■ **Problem statement**
Please reproduce each line of the data below as it stands.

■ **Available records**
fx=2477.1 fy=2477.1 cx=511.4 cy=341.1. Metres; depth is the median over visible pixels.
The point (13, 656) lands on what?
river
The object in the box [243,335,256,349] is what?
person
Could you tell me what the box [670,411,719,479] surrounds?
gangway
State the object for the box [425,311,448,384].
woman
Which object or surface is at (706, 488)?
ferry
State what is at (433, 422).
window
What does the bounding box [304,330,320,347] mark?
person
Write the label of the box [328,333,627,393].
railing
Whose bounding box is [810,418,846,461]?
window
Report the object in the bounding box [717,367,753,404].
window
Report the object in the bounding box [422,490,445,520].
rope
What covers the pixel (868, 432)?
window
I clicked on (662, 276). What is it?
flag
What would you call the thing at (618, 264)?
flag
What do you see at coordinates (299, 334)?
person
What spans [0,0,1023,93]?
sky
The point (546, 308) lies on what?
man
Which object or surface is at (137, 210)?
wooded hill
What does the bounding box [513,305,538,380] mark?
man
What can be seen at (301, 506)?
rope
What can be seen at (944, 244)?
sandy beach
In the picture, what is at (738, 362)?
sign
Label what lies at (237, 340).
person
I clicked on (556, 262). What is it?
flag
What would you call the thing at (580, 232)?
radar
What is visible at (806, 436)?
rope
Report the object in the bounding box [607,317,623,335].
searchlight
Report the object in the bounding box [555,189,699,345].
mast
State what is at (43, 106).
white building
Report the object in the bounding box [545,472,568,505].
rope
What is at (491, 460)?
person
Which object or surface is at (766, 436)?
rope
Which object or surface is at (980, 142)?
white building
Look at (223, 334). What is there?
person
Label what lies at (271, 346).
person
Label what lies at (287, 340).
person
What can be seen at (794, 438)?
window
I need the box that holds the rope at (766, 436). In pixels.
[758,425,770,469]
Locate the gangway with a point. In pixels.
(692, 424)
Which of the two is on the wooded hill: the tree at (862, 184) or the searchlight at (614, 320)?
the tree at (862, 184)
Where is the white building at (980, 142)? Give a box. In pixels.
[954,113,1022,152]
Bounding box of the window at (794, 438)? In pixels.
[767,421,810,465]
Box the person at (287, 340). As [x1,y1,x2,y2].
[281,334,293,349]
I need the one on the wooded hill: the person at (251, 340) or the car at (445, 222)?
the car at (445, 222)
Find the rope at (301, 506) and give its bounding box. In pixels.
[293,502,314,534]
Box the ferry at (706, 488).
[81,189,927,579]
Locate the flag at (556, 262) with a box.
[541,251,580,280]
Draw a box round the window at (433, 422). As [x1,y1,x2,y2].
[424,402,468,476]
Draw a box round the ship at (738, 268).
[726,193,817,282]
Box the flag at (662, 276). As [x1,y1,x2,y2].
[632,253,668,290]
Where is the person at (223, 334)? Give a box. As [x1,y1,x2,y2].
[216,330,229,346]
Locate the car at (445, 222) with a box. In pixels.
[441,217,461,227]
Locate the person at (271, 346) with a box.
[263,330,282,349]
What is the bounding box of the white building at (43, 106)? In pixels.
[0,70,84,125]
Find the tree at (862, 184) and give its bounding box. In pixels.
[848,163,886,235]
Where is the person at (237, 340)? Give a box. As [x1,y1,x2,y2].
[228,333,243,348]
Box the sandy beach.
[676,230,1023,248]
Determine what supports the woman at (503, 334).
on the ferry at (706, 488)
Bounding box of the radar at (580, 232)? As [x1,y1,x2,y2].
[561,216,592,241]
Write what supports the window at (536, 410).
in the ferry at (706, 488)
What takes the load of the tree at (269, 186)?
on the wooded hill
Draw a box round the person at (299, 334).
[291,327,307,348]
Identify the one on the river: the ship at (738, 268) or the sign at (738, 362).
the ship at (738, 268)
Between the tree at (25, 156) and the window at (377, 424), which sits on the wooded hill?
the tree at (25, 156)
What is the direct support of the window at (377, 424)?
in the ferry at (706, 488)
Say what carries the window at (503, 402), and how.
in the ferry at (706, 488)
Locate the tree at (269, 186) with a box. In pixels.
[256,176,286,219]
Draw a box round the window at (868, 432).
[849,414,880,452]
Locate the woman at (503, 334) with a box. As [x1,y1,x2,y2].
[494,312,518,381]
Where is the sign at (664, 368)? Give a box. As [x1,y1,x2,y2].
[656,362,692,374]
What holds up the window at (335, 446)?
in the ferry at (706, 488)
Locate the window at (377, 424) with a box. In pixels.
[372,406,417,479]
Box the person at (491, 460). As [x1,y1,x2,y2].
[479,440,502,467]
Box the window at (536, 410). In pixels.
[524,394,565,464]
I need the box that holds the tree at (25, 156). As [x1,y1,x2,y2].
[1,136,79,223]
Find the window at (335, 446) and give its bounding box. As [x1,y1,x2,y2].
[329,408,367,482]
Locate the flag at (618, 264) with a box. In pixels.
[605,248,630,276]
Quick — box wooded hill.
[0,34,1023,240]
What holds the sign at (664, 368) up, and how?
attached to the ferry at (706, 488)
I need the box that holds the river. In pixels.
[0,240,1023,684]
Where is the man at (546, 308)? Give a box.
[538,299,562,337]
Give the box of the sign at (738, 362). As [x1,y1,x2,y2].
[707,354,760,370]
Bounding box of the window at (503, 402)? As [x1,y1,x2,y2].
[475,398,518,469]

■ **Output of the exercise**
fx=2477.1 fy=2477.1 cx=511.4 cy=341.1. Metres; depth is the median over visible pixels.
The point (13, 656) lands on what?
river
The object in the box [243,335,256,349] is what?
person
Could you tell me what the box [670,411,719,479] surrounds?
gangway
State the object for the box [425,311,448,384].
woman
Which object or surface is at (706, 488)?
ferry
State what is at (433, 422).
window
What does the bounding box [304,330,320,347] mark?
person
Write the label of the box [328,333,627,393].
railing
Whose bounding box is [810,418,846,461]?
window
Report the object in the bounding box [717,367,753,404].
window
Report the object in the bounding box [422,490,445,520].
rope
What covers the pixel (868, 432)?
window
I clicked on (662, 276). What is it?
flag
What would you call the thing at (618, 264)?
flag
What do you see at coordinates (299, 334)?
person
What spans [0,0,1023,93]?
sky
The point (546, 308) lies on what?
man
Which object or surface is at (137, 210)?
wooded hill
What does the bounding box [513,305,538,380] mark?
man
What can be seen at (301, 506)?
rope
What can be seen at (944, 244)?
sandy beach
In the picture, what is at (738, 362)?
sign
Label what lies at (237, 340).
person
I clicked on (556, 262). What is it?
flag
What would you call the thing at (580, 232)?
radar
What is visible at (806, 436)?
rope
Report the object in the bounding box [607,317,623,335].
searchlight
Report the object in the bounding box [555,189,699,345].
mast
State what is at (43, 106).
white building
Report the object in the bounding box [545,472,568,505].
rope
What is at (491, 460)?
person
Which object or surface is at (766, 436)?
rope
Which object or surface is at (980, 142)?
white building
Look at (223, 334). What is there?
person
Label what lies at (271, 346).
person
Label what lies at (287, 340).
person
What can be seen at (794, 438)?
window
I need the box that holds the rope at (766, 436). In pixels.
[758,425,770,469]
Locate the gangway with a point. In pixels.
(692, 424)
Which of the two is on the wooded hill: the tree at (862, 184) or the searchlight at (614, 320)?
the tree at (862, 184)
Where is the white building at (980, 142)? Give a box. In pixels.
[954,113,1022,152]
Bounding box of the window at (794, 438)? In pixels.
[767,421,810,465]
Box the person at (287, 340). As [x1,y1,x2,y2].
[281,334,293,349]
I need the one on the wooded hill: the person at (251, 340) or the car at (445, 222)?
the car at (445, 222)
Find the rope at (301, 506) and give its bounding box. In pixels.
[293,502,314,534]
Box the ferry at (706, 488).
[81,189,927,579]
Locate the flag at (556, 262) with a box.
[541,251,580,280]
Draw a box round the window at (433, 422). As [x1,y1,x2,y2].
[424,402,468,476]
Draw a box round the ship at (738, 268).
[726,193,817,282]
Box the flag at (662, 276). As [x1,y1,x2,y2].
[632,253,668,290]
Where is the person at (223, 334)? Give a box. As [x1,y1,x2,y2].
[216,330,229,346]
Locate the car at (445, 222) with a box. In pixels.
[441,217,461,227]
Locate the person at (271, 346) with a box.
[263,330,282,349]
What is the bounding box of the white building at (43, 106)? In pixels.
[0,70,84,125]
Find the tree at (862, 184) and give its bounding box. In pixels.
[848,163,886,235]
Where is the person at (237, 340)? Give a box. As [x1,y1,x2,y2].
[228,333,243,348]
Box the sandy beach.
[676,230,1023,248]
Determine what supports the woman at (503, 334).
on the ferry at (706, 488)
Bounding box of the radar at (580, 232)? As [x1,y1,x2,y2].
[561,216,592,241]
Write what supports the window at (536, 410).
in the ferry at (706, 488)
What takes the load of the tree at (269, 186)?
on the wooded hill
Draw a box round the person at (299, 334).
[291,327,307,348]
Identify the one on the river: the ship at (738, 268) or the sign at (738, 362).
the ship at (738, 268)
Between the tree at (25, 156) and the window at (377, 424), which sits on the wooded hill?
the tree at (25, 156)
What is the direct support of the window at (377, 424)?
in the ferry at (706, 488)
Say what carries the window at (503, 402), and how.
in the ferry at (706, 488)
Locate the tree at (269, 186) with a box. In pixels.
[256,176,286,219]
Draw a box round the window at (868, 432).
[849,414,880,452]
Locate the woman at (503, 334) with a box. As [x1,y1,x2,y2].
[494,312,518,381]
Where is the sign at (664, 368)? Give a box. As [x1,y1,x2,y2].
[656,362,692,374]
What holds up the window at (335, 446)?
in the ferry at (706, 488)
Locate the window at (377, 424) with a box. In pixels.
[372,406,417,479]
Box the person at (491, 460). As [x1,y1,x2,y2].
[479,440,502,467]
Box the window at (536, 410). In pixels.
[524,394,565,464]
I need the box that holds the tree at (25, 156). As [x1,y1,x2,y2].
[1,136,79,223]
Find the window at (335, 446) and give its bounding box. As [x1,y1,x2,y2].
[329,408,367,482]
Locate the flag at (618, 264) with a box. In pixels.
[605,248,630,276]
Quick — box wooded hill.
[0,34,1023,240]
What holds the sign at (664, 368) up, and how?
attached to the ferry at (706, 488)
I need the box that holds the river. In pixels.
[0,240,1023,684]
Where is the man at (546, 308)? Give a box.
[538,299,562,337]
Give the box of the sign at (738, 362). As [x1,y1,x2,y2].
[707,354,760,370]
Bounding box of the window at (503, 402)? As [x1,y1,x2,y2].
[475,398,518,469]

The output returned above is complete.